Por lo que desheredar a es una decisión libre del testador, sino que el Código Civil contempla unos motivos tasados como causas de desheredación que son comunes para poder desheredar y son las siguientes:

  • A quien hubiera sido condenado por sentencia firme por un delito contra la libertad, la integridad moral y la libertad sexual del testador, de su cónyuge, descendientes o ascendientes o persona de análoga relación de afectividad.
  • A quien hubiera sido condenado por sentencia firme a pena grave por un delito contra los derechos y deberes familiares respecto de la herencia del testador.
  • A quien hubiera sido privado por sentencia firme de la patria potestad, del ejercicio de la tutela o acogimiento familiar de un menor o incapaz respecto de la herencia del mismo, mediante sentencia firme.
  • A quien hubiera condenado por presentar denuncia falsa contra el testador acusándole de cometer un delito penado por la ley con pena grave.
  • A quien obligara al testador a hacer testamento o a cambiarlo, amenazándole, o mediante fraude o violencia.
  • A quien, con amenaza, fraude o violencia, impidiera al testador hacer testamento, o revocar el que tuviese hecho, o suplantara, ocultase o alterase otro posterior.

¿Cuándo es posible desheredar a un hijo?

Así mismo, el artículo 853 Código Civil establece que también podrán ser causas para desheredar a un hijo y por las que se puede dejar a un hijo sin herencia, cualquiera de las siguientes:

  • Al hijo o descendiente que niegue, sin motivo legítimo, los alimentos al padre o ascendiente que le deshereda.
  • Al hijo o descendiente que maltrate de obra o injurie gravemente de palabra al testador.

No obstante, esto no impide desheredar a un hijo en favor de los nietos, ya que la ley reconoce el derecho de los hijos o descendientes del desheredado a ocupar su lugar y conservar los derechos como herederos forzosos respecto a la legítima.

¿Qué requisitos se exigen para desheredar?

La desheredación solo es posible cuando se cumplan los requisitos recogidos en la ley, es decir cuando se funde en alguna de las causas previstas en el Código Civil y el testador así lo exprese entre sus ultimas voluntades mediante testamento, indicando la causa concreta que lo justifique.

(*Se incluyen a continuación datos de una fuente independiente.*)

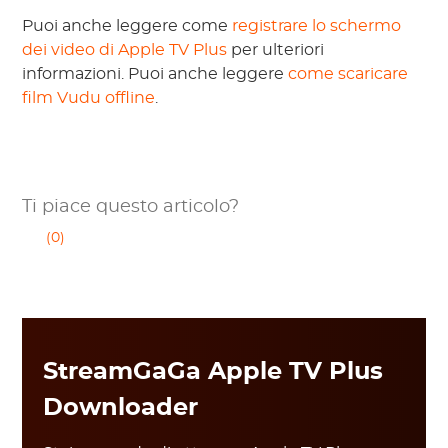
Puoi anche leggere come
registrare lo schermo
dei video di Apple TV Plus
per ulteriori
informazioni. Puoi anche leggere
come scaricare
film Vudu offline
.
Ti piace questo articolo?
(0)
StreamGaGa Apple TV Plus
Downloader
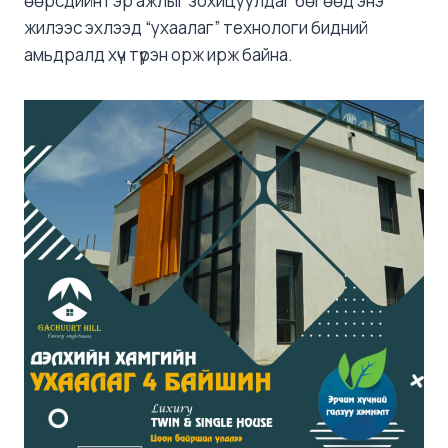
өөрсдийн гэр ажлыг зохицуулдаг бөгөөд энэ
жилээс эхлээд “ухаалаг” технологи бидний
амьдралд хүч түрэн орж ирж байна.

En consecuencia, los requisitos para desheredar se resumen:

  1. La desheredación debe hacerse en testamento: no será válida la desheredación expresada en cualquier otro documento o forma que no sea el testamento.
  2. La desheredación debe ser expresa: no basta con que el testador exprese su voluntad de desheredar en testamento, sino que debe reflejar la causa legal que lo justifica.
  3. La desheredación debe ser nominal: deberá indicarse claramente al legitimario a quien se refiere, con nombre y apellidos, o de no ser posible, indicando tantos datos como sea necesario para que no exista duda de la identidad de la persona desheredada.

¿Qué es la desheredación justa?

Se entiende por desheredación justa aquella que se ha realizado cumpliendo todos los requisitos legalmente establecidos.

De forma que toda desheredación justa conlleva:

  • La pérdida del derecho a la legitima
  • La revocación de las donaciones que se hubieran realizado nos será automática, sino que deberá instarse en el plazo máximo de un año
  • El desheredado no será tenido en cuenta para calcular la legítima, pero si la estirpe de sus descendientes, de forma que si tuviera hijos o descendientes estos ocuparan su lugar respecto a la legitima, y de no tenerlos su parte de la legitima incrementará la del resto de legitimarios.

¿Qué es la desheredación injusta?

La desheredación puede declararse por el Juez como “desheredación injusta” cuando considere que:

  • No se expresó la causa legal que motivó la desheredación
  • La causa legal expresada en testamento no ha sido probada por los herederos
  • La causa expresada no se encuentra entre las causas tasadas por la ley como causas de desheredación.

En estos casos, la desheredación se declarará nula y quedará sin efecto, correspondiendo al desheredado sus derechos sobre la legítima y manteniéndose validos respecto al resto de herederos todos los legados, mejoras y demás disposiciones testamentarias que no perjudiquen la legítima del que hubiera sido desheredado.